我有一个删除重复项的程序,一切正常。它只是冻结大数据集,即1到250万字。
我的做法有什么问题?还有更好的吗?
Sub DeleteDuplicateParagraphs()
Dim p1 As Paragraph
Dim p2 As Paragraph
Dim DupCount As Long
Dim StartTime As Double
Dim SecondsElapsed As Double
StartTime = Timer
For Each p1 In ActiveDocument.Paragraphs
If p1.range.Text <> vbCr Then
For Each p2 In ActiveDocument.Paragraphs
If p1.range.Text = p2.range.Text Then
DupCount = DupCount + 1
If p1.range.Text = p2.range.Text And DupCount > 1 Then p2.range.Delete
End If
Next p2
End If
DupCount = 0
Next p1
SecondsElapsed = Round(Timer - StartTime, 2)
MsgBox "This code ran successfully in " & SecondsElapsed & " seconds", vbInformation
DupCount = 0
End Sub
答案 0 :(得分:0)
尝试此操作(首先将Microsoft Scripting Runtime的引用添加到您的VBA项目中):
Sub DeleteDuplicateParagraphs()
Dim p As Paragraph
Dim d As New Scripting.Dictionary
Dim t As Variant
Dim i As Integer
Dim StartTime As Single
StartTime = Timer
' collect duplicates
For Each p In ActiveDocument.Paragraphs
t = p.Range.Text
If t <> vbCr Then
If Not d.Exists(t) Then d.Add t, New Scripting.Dictionary
d(t).Add d(t).Count + 1, p
End If
Next
' eliminate duplicates
Application.ScreenUpdating = False
For Each t In d
For i = 2 To d(t).Count
d(t)(i).Range.Delete
Next
Next
Application.ScreenUpdating = True
MsgBox "This code ran successfully in " & Round(Timer - StartTime, 2) & " seconds", vbInformation
End Sub
这利用了Scripting.Dictionary
是一个哈希表的事实,该哈希表适用于非常快速地将唯一键与值相关联。因此,它非常擅长发现重复的密钥。字典键必须是字符串,方便我们使用段落文本。

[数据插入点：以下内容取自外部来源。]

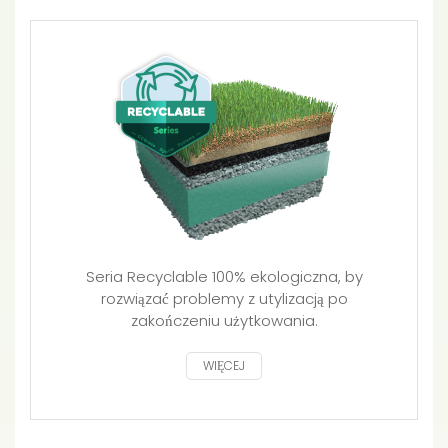
Seria Recyclable 100% ekologiczna, by
rozwiązać problemy z utylizacją po
zakończeniu użytkowania.
WIĘCEJ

对于值,我们使用更多的字典对象,仅仅因为它们比VBA的数组工作得更好。在其中,我们使用相同的文本收集对实际段落实例的引用。
事实上,删除重复的段落是一件非常简单的事情。
注意:上面代码中的重复检测部分非常快。但是,如果Word在大型文档中没有响应,那么它就在重复删除部分中,即因为Word的撤消缓冲区。
罪魁祸首是段落范围一个接一个地删除,导致Word构建一个非常大的撤消缓冲区。不幸的是,(我知道)无论如何都
定期在&#34中调用UndoClear
;消除重复&#34;循环可能会有所帮助,禁用ScreenUpdating
也不是一个坏主意:
' eliminate duplicates
Dim x As Integer
Application.ScreenUpdating = False
For Each t In d
x = x + 1
For i = 2 To d(t).Count
d(t)(i).Range.Delete
Next
If x Mod 50 = 0 Then ActiveDocument.UndoClear
Next
ActiveDocument.UndoClear
Application.ScreenUpdating = True
答案 1 :(得分:0)
首先,我非常感谢你花时间和精力帮助我。
你对这种方法背后的想法非常令人印象深刻。我确实略微更改了代码,并希望您在有空的时候仔细阅读它,看它是否符合最佳标准。再一次,我真的非常感谢你,代码比之前的代码运行了20次分割,甚至没有更大的数据集。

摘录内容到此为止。